Return the listing below unchanged, minus its pictures.
BEGIN INFORMATION SUPPLIED
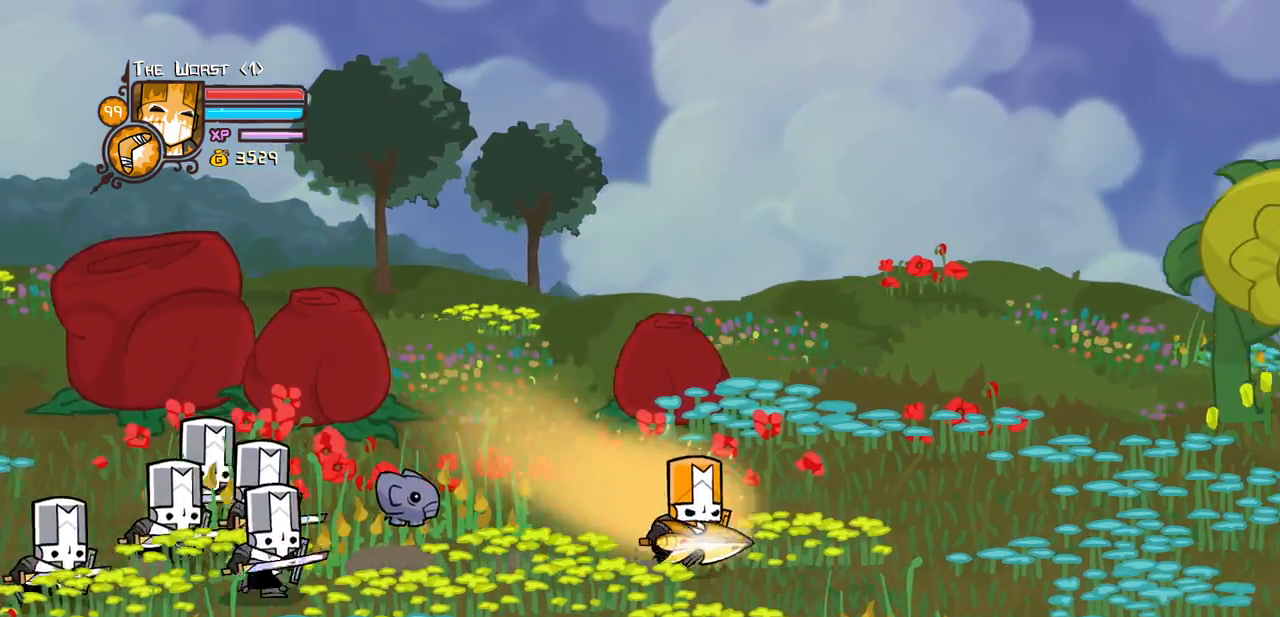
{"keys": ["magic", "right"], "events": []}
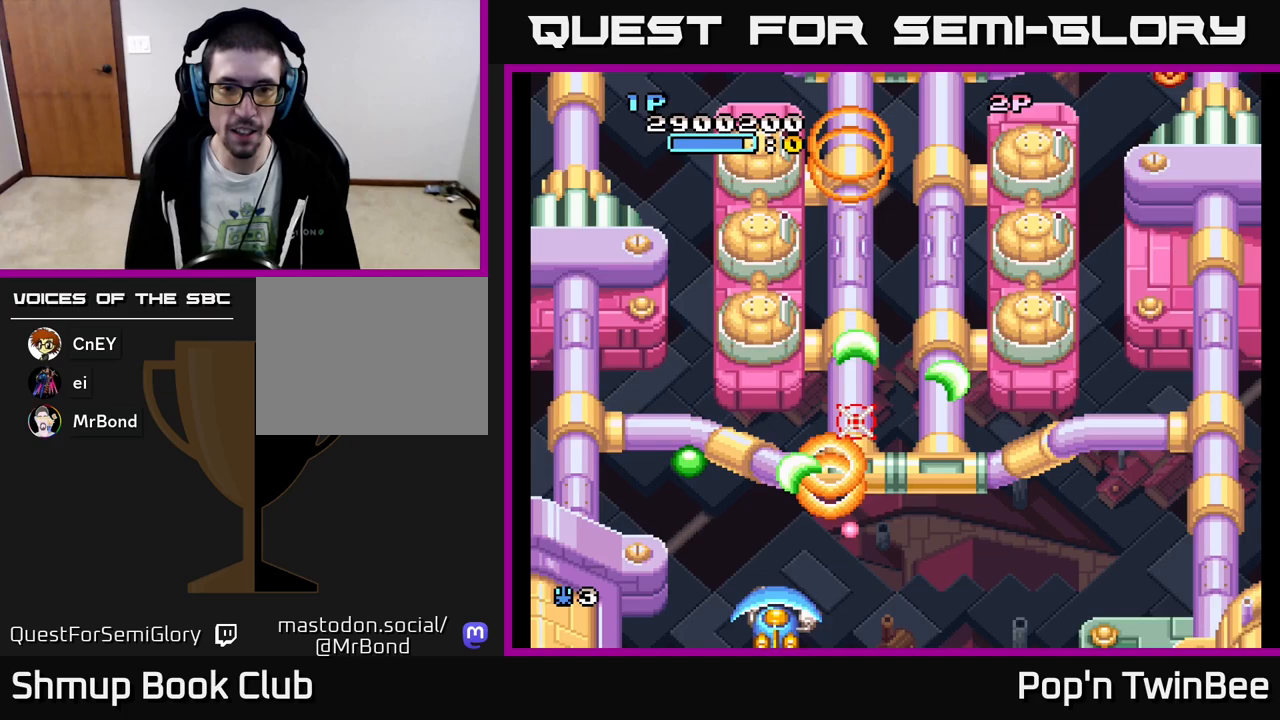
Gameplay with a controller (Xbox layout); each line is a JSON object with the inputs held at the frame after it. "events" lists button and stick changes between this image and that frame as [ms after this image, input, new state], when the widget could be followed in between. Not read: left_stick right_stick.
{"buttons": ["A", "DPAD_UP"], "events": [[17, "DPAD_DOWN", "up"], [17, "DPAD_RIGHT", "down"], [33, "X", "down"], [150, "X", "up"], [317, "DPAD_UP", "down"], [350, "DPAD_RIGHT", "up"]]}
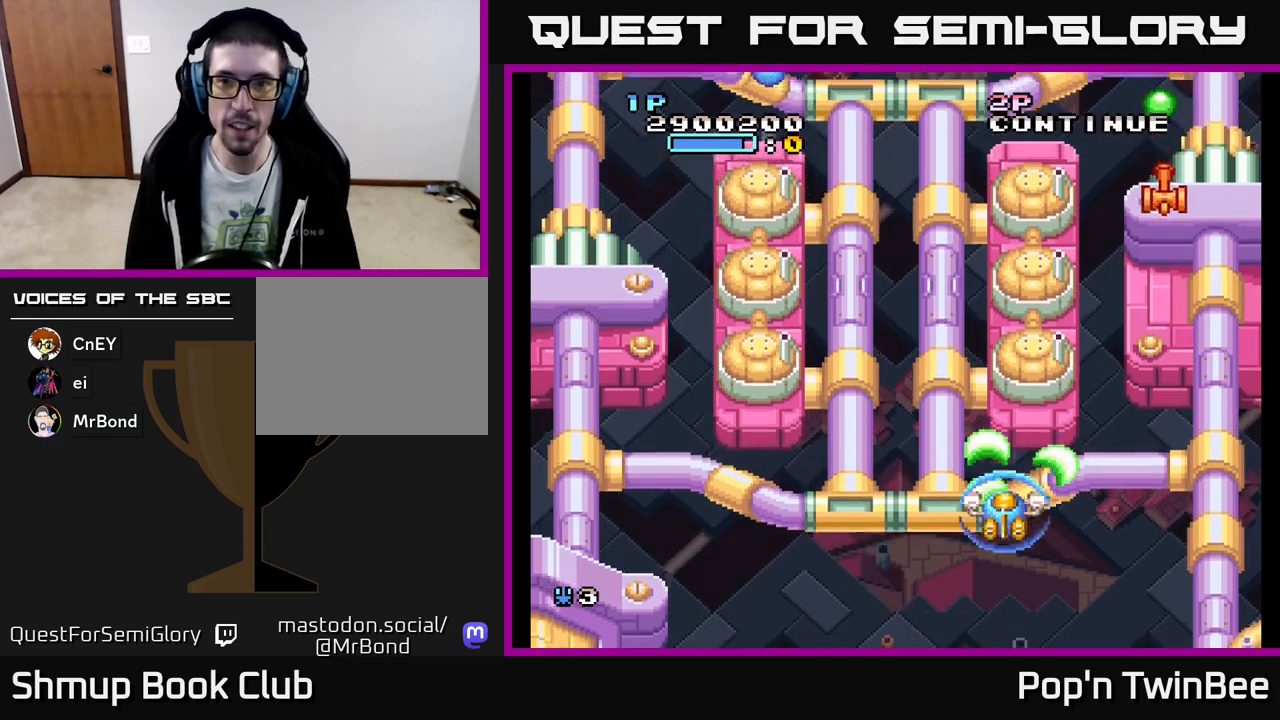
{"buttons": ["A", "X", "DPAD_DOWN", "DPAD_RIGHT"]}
END INFORMATION SUPPLIED
» **TASK ANSWER**
{"keys": ["magic", "right"], "events": []}
Gameplay with a controller (Xbox layout); each line is a JSON object with the inputs held at the frame after it. "events" lists button and stick changes between this image and that frame as [ms after this image, input, new state], when the widget could be followed in between. Not read: left_stick right_stick.
{"buttons": ["A", "DPAD_UP"], "events": [[17, "DPAD_DOWN", "up"], [17, "DPAD_RIGHT", "down"], [33, "X", "down"], [150, "X", "up"], [317, "DPAD_UP", "down"], [350, "DPAD_RIGHT", "up"]]}
{"buttons": ["A", "X", "DPAD_DOWN", "DPAD_RIGHT"]}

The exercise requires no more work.